EXERCISE TEXT =
_ _ _ _
Thanks to everyone for responding.  It really helped.  I am getting used to the "thrill", I actually though my phone was vibrating at one point..   and now just some residual pain/numbness/burning in my thumb. 

[MooseMom]

Thanks to everyone for responding.  It really helped.  I am getting used to the "thrill", I actually though my phone was vibrating at one point..   and now just some residual pain/numbness/burning in my thumb.

Oh geez, when I hold the phone in my fistula arm hand, I can hear the buzzing through the line.  I hate that.  Glad you are getting used to it!

[Mr Pink]

Hi there cornbread. I too have a fistula and it works pretty well. I try and get down to the gym a couple of times a week, although some weeks that's easier said than done. I do cardio mostly, to keep the ticker in good shape. I do lift some light weights though, to keep the fistula healthy. When the nurses needle me, they hit the mark every time. They say that my fistula is one of the easiest to needle at my centre, so I keep going to the gym to exercise it. I guess the more you exercise it, the healthier your fistula will be, and the easier it will be for the needles to go in. Good luck.

[Fisherman]

I had my fistula done about 6 weeks ago.  Seems to have healed ok, and not having any problem.  I had a follow up scan and got a letter saying it looks good, but I never feel the "thrill" that other people talk about.  That worries me a little.  I haven't started dialysis yet...don't know how soon it will be.

[Grumpy-1]

Fisherman   when I had a working fistula, the only time I could feel the "Thrill" was to put my fingers on the fistula.  (note not the scar where they open you up) then I could feel the pulsing of the blood flow.  You may want to have it checked out the next visit to your Dr.   Grumpy

[Fisherman]

I had my fistula placed about 2 months ago.  It wasn't bad at all and healed up well.  I'm an archer and was worried about shooting my bow, but I'm having no problems with that at this time.  I'm not on dialysis yet, and am at the same GFR as you are.  Hope it goes as well for you as it has for me.

[Ritamghosh]

hello everyone...
     is hemodialysis need several fistula ... i mean when the fistula is blocked by someway ..is they make an another fistula???
cause i have seen a patient with several fistula in his body like in his hand and in his leg and neck also..so m worried because
my aunt gonna start fistula pro soon.....
_ _ _ _
INPUT DATA =
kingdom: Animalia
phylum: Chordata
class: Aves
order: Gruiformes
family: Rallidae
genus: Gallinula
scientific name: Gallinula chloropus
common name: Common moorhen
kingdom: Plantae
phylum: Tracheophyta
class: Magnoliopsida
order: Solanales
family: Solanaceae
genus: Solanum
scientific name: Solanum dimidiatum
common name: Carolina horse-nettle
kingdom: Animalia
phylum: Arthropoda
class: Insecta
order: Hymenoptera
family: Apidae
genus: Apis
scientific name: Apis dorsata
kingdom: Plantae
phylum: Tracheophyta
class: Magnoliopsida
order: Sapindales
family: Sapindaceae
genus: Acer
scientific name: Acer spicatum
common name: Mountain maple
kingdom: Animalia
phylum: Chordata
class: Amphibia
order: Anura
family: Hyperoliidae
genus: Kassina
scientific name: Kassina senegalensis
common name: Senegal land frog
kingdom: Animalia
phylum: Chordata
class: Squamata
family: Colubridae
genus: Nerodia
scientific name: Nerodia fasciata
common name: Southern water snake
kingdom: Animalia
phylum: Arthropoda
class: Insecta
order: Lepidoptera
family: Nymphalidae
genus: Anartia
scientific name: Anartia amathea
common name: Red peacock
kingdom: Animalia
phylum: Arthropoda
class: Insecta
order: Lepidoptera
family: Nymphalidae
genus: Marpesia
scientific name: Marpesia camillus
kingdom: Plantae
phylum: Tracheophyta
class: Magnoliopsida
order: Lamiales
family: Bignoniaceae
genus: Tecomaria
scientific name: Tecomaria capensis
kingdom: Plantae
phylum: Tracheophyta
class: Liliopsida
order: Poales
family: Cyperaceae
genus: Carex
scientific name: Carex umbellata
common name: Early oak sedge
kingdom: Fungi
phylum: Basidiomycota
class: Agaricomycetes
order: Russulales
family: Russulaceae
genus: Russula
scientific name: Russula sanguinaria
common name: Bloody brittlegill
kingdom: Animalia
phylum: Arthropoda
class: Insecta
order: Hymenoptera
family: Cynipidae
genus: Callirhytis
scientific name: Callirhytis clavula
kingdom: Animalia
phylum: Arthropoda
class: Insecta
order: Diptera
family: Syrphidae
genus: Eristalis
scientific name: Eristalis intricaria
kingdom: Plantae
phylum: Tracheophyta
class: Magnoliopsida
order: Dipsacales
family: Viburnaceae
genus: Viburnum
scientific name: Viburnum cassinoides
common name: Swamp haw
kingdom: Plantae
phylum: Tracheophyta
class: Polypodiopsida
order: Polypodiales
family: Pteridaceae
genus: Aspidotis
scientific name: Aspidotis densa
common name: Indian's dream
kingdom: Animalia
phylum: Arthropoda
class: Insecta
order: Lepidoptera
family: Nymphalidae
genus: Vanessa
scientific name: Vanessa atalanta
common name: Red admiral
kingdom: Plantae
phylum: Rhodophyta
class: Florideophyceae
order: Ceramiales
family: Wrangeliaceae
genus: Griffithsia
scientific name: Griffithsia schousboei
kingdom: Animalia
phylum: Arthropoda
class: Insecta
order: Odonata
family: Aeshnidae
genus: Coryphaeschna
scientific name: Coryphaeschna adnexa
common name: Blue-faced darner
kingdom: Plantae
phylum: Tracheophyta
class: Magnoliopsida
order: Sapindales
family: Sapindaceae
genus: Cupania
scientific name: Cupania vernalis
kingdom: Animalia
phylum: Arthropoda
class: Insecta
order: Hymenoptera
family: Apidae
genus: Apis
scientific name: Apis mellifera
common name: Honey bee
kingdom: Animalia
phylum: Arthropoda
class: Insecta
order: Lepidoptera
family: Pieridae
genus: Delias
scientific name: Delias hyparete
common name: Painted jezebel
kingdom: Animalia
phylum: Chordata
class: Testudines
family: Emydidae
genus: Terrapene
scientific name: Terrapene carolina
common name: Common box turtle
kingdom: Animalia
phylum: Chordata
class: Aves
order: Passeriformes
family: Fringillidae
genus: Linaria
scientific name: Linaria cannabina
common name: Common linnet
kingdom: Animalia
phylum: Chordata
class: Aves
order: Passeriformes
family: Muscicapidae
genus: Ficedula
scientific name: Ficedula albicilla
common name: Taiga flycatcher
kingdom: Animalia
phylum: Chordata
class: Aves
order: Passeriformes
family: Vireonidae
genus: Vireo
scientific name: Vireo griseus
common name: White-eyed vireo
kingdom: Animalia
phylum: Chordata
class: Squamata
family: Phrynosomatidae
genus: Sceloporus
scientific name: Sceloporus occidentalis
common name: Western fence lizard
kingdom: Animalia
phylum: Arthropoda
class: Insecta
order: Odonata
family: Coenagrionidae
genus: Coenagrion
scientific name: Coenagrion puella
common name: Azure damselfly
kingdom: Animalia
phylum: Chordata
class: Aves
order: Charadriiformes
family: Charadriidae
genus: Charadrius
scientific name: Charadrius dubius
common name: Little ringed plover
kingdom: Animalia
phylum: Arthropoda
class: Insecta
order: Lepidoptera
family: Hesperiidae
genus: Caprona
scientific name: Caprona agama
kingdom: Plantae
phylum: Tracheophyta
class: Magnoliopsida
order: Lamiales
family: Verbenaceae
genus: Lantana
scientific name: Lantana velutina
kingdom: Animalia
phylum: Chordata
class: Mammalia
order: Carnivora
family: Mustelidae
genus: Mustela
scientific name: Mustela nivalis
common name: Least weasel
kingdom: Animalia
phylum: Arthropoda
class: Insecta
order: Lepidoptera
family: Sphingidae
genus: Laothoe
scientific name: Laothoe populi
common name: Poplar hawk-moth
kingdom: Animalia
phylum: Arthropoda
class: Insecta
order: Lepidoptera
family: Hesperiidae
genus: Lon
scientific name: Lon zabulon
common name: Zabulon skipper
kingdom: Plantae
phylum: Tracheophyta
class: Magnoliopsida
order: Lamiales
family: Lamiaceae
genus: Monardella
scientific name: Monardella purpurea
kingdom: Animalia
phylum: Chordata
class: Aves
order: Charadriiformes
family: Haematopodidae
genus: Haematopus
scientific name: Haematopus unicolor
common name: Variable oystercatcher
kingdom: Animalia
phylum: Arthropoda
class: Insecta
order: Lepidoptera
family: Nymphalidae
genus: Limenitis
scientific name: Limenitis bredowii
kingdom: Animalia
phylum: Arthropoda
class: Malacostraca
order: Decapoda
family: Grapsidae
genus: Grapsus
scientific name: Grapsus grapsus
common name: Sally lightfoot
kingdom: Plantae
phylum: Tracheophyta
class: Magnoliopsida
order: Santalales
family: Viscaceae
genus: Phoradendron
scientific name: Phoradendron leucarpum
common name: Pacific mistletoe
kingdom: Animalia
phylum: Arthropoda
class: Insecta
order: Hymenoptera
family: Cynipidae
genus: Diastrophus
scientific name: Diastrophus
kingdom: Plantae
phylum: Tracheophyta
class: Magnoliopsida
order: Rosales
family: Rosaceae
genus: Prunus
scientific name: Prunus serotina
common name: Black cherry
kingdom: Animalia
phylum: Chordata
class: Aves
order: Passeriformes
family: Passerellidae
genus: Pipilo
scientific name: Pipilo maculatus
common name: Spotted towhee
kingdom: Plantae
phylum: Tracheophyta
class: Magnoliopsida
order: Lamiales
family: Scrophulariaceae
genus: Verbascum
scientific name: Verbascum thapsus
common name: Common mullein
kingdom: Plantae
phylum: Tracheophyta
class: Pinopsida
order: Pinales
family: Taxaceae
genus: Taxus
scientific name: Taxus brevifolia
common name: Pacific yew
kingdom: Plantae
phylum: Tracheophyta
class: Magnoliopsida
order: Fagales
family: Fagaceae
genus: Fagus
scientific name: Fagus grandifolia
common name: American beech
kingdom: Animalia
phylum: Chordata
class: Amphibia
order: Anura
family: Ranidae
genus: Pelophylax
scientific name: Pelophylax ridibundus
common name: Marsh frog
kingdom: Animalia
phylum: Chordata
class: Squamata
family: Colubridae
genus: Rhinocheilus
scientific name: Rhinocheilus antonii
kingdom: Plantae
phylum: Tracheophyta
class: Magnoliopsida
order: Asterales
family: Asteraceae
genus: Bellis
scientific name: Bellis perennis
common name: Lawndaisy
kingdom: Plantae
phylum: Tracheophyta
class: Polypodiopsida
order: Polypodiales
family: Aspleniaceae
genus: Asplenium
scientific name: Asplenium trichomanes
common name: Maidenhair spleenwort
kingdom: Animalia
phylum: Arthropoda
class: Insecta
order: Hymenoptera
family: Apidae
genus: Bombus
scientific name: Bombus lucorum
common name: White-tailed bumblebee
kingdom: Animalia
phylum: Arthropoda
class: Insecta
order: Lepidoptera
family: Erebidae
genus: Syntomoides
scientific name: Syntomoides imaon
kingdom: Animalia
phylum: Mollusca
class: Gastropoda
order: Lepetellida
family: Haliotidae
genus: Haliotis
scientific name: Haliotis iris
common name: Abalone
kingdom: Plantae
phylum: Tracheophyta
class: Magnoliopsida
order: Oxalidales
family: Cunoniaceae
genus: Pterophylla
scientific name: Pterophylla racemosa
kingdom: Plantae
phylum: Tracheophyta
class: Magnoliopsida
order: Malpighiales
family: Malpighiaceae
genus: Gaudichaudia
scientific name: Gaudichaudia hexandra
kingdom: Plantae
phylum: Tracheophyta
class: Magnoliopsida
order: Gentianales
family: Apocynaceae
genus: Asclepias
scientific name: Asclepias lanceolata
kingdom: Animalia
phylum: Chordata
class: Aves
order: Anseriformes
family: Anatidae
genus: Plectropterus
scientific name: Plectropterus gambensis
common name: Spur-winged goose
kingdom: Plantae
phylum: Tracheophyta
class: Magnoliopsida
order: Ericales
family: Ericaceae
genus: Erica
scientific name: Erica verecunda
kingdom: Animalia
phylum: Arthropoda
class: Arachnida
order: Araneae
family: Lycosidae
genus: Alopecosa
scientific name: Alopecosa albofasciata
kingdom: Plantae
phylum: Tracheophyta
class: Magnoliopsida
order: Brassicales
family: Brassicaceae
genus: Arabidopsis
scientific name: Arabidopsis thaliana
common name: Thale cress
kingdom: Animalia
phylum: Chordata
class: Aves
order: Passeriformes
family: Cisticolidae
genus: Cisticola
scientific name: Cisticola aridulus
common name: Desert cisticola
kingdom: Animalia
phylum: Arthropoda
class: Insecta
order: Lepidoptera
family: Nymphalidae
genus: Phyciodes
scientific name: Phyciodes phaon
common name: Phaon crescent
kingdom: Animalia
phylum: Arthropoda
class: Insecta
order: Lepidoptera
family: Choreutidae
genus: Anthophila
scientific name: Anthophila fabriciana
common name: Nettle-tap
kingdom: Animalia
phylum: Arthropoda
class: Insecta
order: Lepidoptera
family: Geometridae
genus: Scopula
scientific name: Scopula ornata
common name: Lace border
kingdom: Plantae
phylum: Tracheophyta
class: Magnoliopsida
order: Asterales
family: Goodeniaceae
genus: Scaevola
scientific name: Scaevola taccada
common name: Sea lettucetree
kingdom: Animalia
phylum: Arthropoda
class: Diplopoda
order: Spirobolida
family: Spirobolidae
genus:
_ _ _ _
EXERCISE =
Reproduce everything in the forum thread on fistulas from "Fisherman   when I" down to "has for me.", with no changes. The listing above has no role in this exercise.

RESPONSE BELOW =
Fisherman   when I had a working fistula, the only time I could feel the "Thrill" was to put my fingers on the fistula.  (note not the scar where they open you up) then I could feel the pulsing of the blood flow.  You may want to have it checked out the next visit to your Dr.   Grumpy

[Fisherman]

I had my fistula placed about 2 months ago.  It wasn't bad at all and healed up well.  I'm an archer and was worried about shooting my bow, but I'm having no problems with that at this time.  I'm not on dialysis yet, and am at the same GFR as you are.  Hope it goes as well for you as it has for me.